- Tarefas obrigatórias
a) Liste os tipos de pessoas com quem Joaquim Soares da Cunha passa a conviver depois de deixar a família, segundo o texto sobre A morte e a morte de Quincas Berro D’Água.
b) Transcreva literalmente o trecho do texto sobre A morte e a morte de Quincas Berro D’Água que vai de "Narra as duas" até "Quincas Berro D’Água.".
c) Em que ano a novela A morte e a morte de Quincas Berro D’Água foi publicada pela primeira vez, segundo o texto sobre ela?

- Bloco de texto
——

“No meio da confusão ouviu-se Quincas dizer:
‘─ Me enterro como entender
na hora que resolver.
Podem guardar seu caixão
Pra melhor ocasião.
Não vou deixar me prender
Em cova rasa no chão.’
E foi impossível saber.”
(A morte e a morte de Quincas Berro D’Água, Jorge Amado)
A morte e a morte de Quincas Berro D’Água, novela publicada pela primeira vez em 1958, na ótima e saudosa revista Senhor, é tida como uma obra atípica de Jorge Amado, que mistura sonho e realidade, loucura e razão, no melhor estilo do que se convencionou chamar de Realismo Mágico.
Narra as duas vidas de Joaquim Soares da Cunha, funcionário público e pai de família exemplar até se aposentar. A partir de então, cai na malandragem, no alcoolismo, na jogatina e na bandalha, deixando a família para conviver com prostitutas, bêbados, jogadores e meliantes da ralé, entre os quais passa a ser conhecido como Quincas Berro D’Água.

——

- Material extraído

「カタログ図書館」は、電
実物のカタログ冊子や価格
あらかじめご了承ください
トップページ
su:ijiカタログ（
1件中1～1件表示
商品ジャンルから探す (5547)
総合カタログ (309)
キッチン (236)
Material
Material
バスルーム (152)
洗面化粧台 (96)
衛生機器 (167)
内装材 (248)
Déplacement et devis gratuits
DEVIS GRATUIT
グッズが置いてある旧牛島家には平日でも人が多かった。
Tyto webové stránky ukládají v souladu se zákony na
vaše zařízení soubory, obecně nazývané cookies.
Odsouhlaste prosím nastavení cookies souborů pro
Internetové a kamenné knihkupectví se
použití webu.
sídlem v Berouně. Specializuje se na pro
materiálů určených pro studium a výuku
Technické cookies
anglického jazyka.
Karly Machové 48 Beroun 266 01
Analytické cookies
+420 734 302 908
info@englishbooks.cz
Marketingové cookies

——

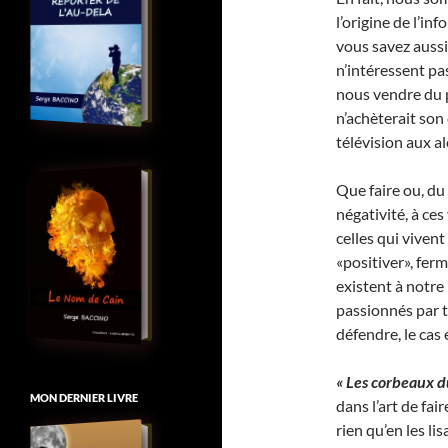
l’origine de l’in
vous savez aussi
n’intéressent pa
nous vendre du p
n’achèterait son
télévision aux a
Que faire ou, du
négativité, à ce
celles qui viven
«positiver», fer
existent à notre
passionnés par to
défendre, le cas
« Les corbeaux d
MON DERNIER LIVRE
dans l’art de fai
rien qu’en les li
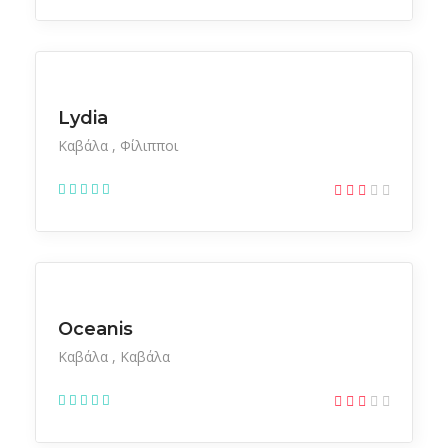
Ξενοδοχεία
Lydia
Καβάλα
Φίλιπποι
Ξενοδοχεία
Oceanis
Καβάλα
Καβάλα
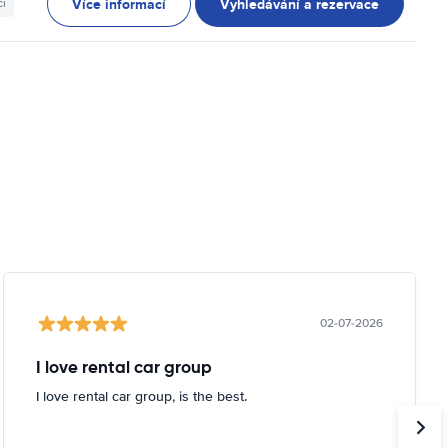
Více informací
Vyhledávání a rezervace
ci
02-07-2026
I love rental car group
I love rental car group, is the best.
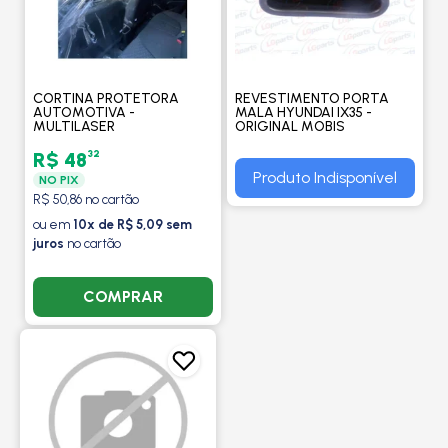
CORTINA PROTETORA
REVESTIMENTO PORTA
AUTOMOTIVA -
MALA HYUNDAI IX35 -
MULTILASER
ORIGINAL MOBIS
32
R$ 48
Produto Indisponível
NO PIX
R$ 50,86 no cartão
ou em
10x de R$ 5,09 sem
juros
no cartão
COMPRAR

——

- Respostas esperadas
a) Prostitutas, bêbados, jogadores e meliantes da ralé.

b)
Narra as duas vidas de Joaquim Soares da Cunha, funcionário público e pai de família exemplar até se aposentar. A partir de então, cai na malandragem, no alcoolismo, na jogatina e na bandalha, deixando a família para conviver com prostitutas, bêbados, jogadores e meliantes da ralé, entre os quais passa a ser conhecido como Quincas Berro D’Água.

c) Em 1958.